Задумался Сашка… Осенью ровно три года будет, как покинул он свой дом. И с тех пор все у него казенное — и одежда, и еда, и постель, и жилище. Ничего своего у него нету, поди, только платок носовой, да огрызок карандаша, да жалованье красноармейское — двенадцать с полтиной в месяц. До войны на махорку или папиросы дешевые уходило, иной раз в редком увольнении пива кружку выпьешь. Но этим он не тяготился, зато забот никаких. И вообще служба в армии ему нравилась, интересно было, да и знал — надо!
Войну они на Дальнем Востоке давно чуяли. Понимали, что не зря великих русских полководцев — Суворова и Кутузова — поминать часто стали (в школе-то на уроках истории о них не учили), ну а когда в апреле сорок первого потянулись эшелоны на запад и в мае лекцию им прочли о "мифе непобедимости немецкой армии", тогда уж совсем ясно стало — не отслужить им мирно кадровую, придется показать немцу, что почем.
Конечно, никто в уме не держал, что так обернется. Думали, будем бить гадов на чужой территории и малой кровью. Не вышло! По-другому завертелось. И нету войне пока конца-краю, и достается на ней всем — и военным, и гражданским. Вот почему и стеснялся Сашка на ночлег набиваться. Понимал, сколько деревенькам этим ржевским довелось… Только от немца избавились, только чуток в себя приходить стали, хозяйство поправлять, а тут течет мимо река покалеченных, и всех приюти, всех накорми, а чем?… Это за день около сотни пройдет, а с февраля, как наступление пошло, и до сих пор сколько?

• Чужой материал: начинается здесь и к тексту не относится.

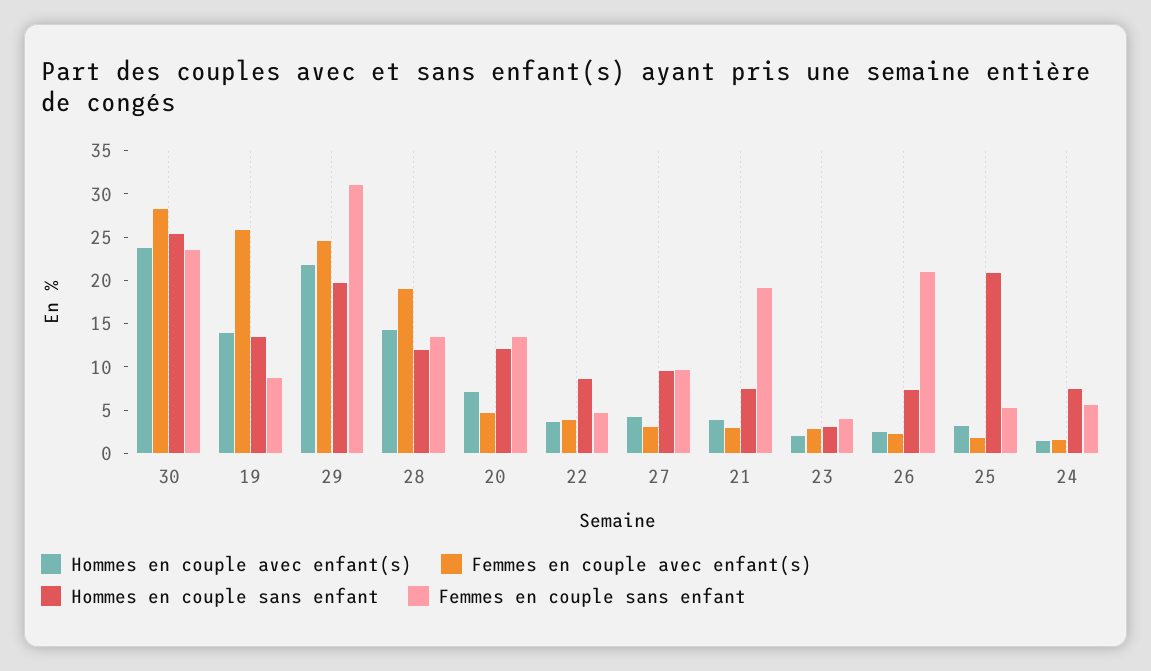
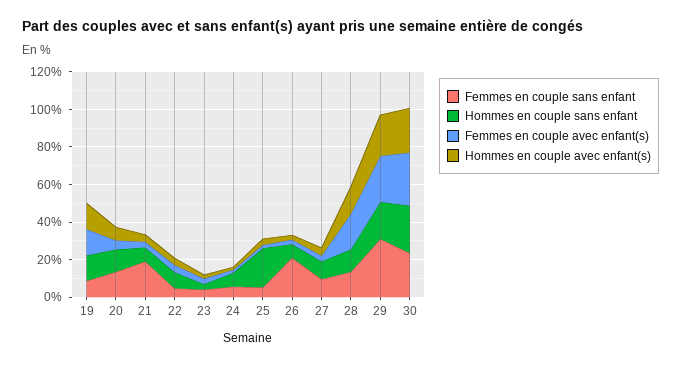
Femmes en couple avec enfant(s), 19: 26 -> 15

А дорога эта неторная все петляла лесом, и никакого просвета впереди. Неужто в лесу заночевать придется?
К вечеру раны начали побаливать сильнее, каждый шаг отдавался, и шли они оба, кривясь от боли, еле тяня ноги, матеря ту тетку, которая на эту дорогу их послала.

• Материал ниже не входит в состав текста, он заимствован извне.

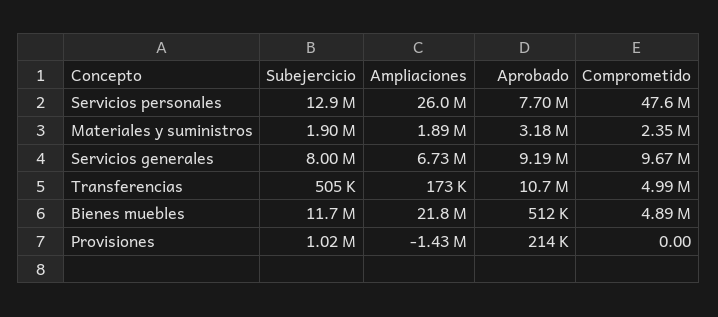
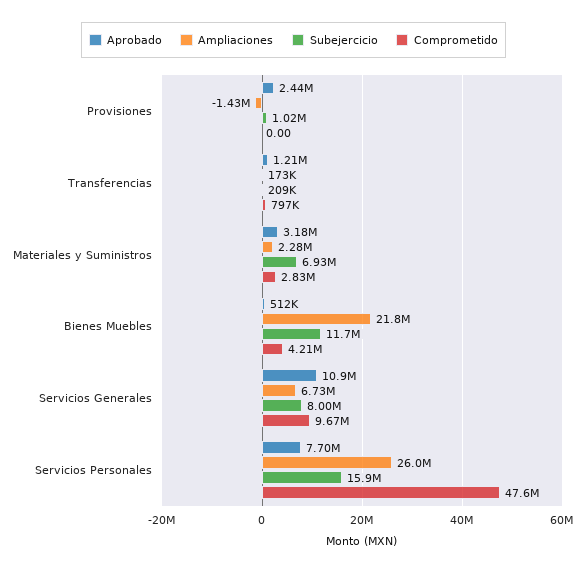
Subejercicio, Servicios personales: 12900000 -> 15900000
Subejercicio, Materiales y suministros: 1900000 -> 6930000
Ampliaciones, Materiales y suministros: 1890000 -> 2280000
Comprometido, Materiales y suministros: 2350000 -> 2830000
Aprobado, Servicios generales: 9190000 -> 10900000
Subejercicio, Transferencias: 505000 -> 209000
Aprobado, Transferencias: 10700000 -> 1210000
Comprometido, Transferencias: 4990000 -> 797000
Comprometido, Bienes muebles: 4890000 -> 4210000
Aprobado, Provisiones: 214000 -> 2440000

Наконец шедший немного впереди Сашкин попутчик закричал радостно:
— Выходим! Слышишь, браток, выходим! Красота-то какая открывается!

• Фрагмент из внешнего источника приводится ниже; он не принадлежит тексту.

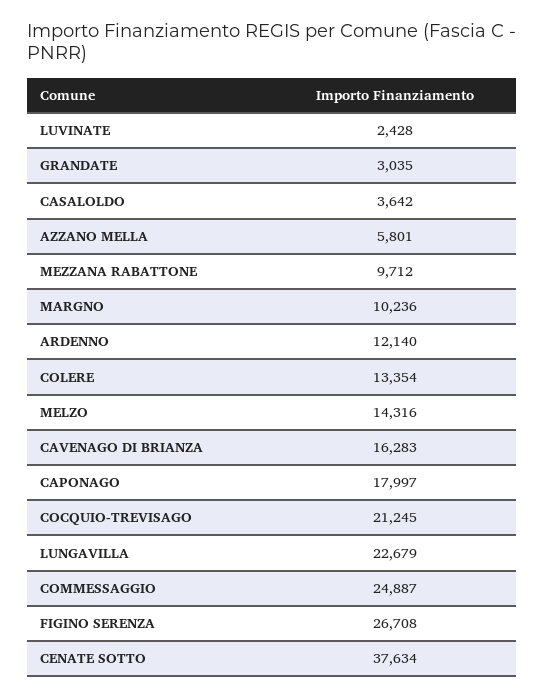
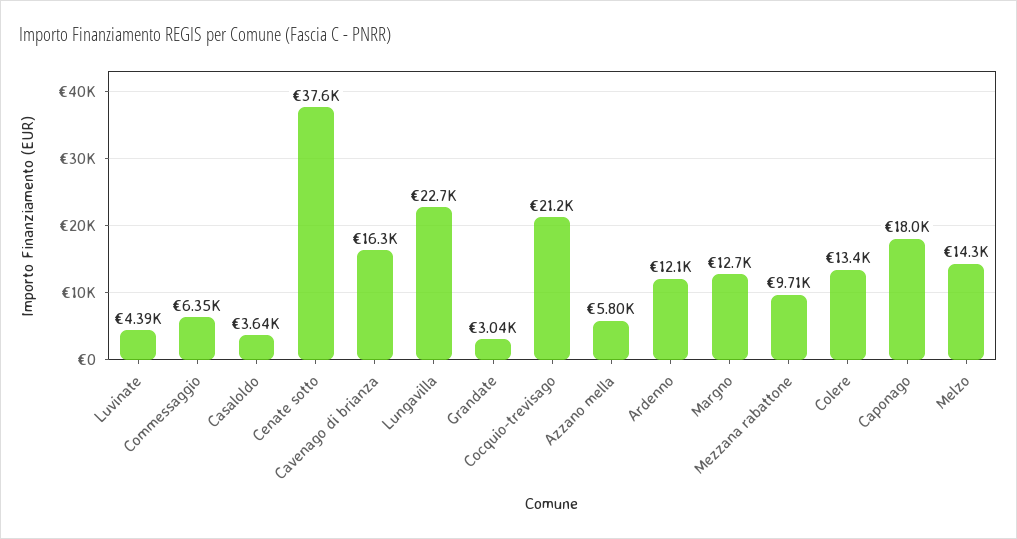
LUVINATE: 2428 -> 4390
MARGNO: 10236 -> 12700
COMMESSAGGIO: 24887 -> 6350
FIGINO SERENZA: 26708 -> none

Сашку раздражал он малость и своим смехом не к месту, и восклицаниями бесконечными "красота". Все у него красота: к ручью вышли — красота, на поляну какую — красота, лес вдали засинел — тоже красота! Но как узнал, что из города он, наборщик типографский, и землю-то родную только по воскресеньям видел, да не по каждым, стал понимать его вроде. Ну а то, что не в себе он после передка и ранения, ясным-ясно. Она, передовая, может довести — это не диво. Один у них совсем рехнулся, чуть отделенного не застрелил. Шут с ним, пусть радуется, что ни говори, живыми из такой заварухи вышли… Только где-то внутри посасывало у Сашки — не к добру это.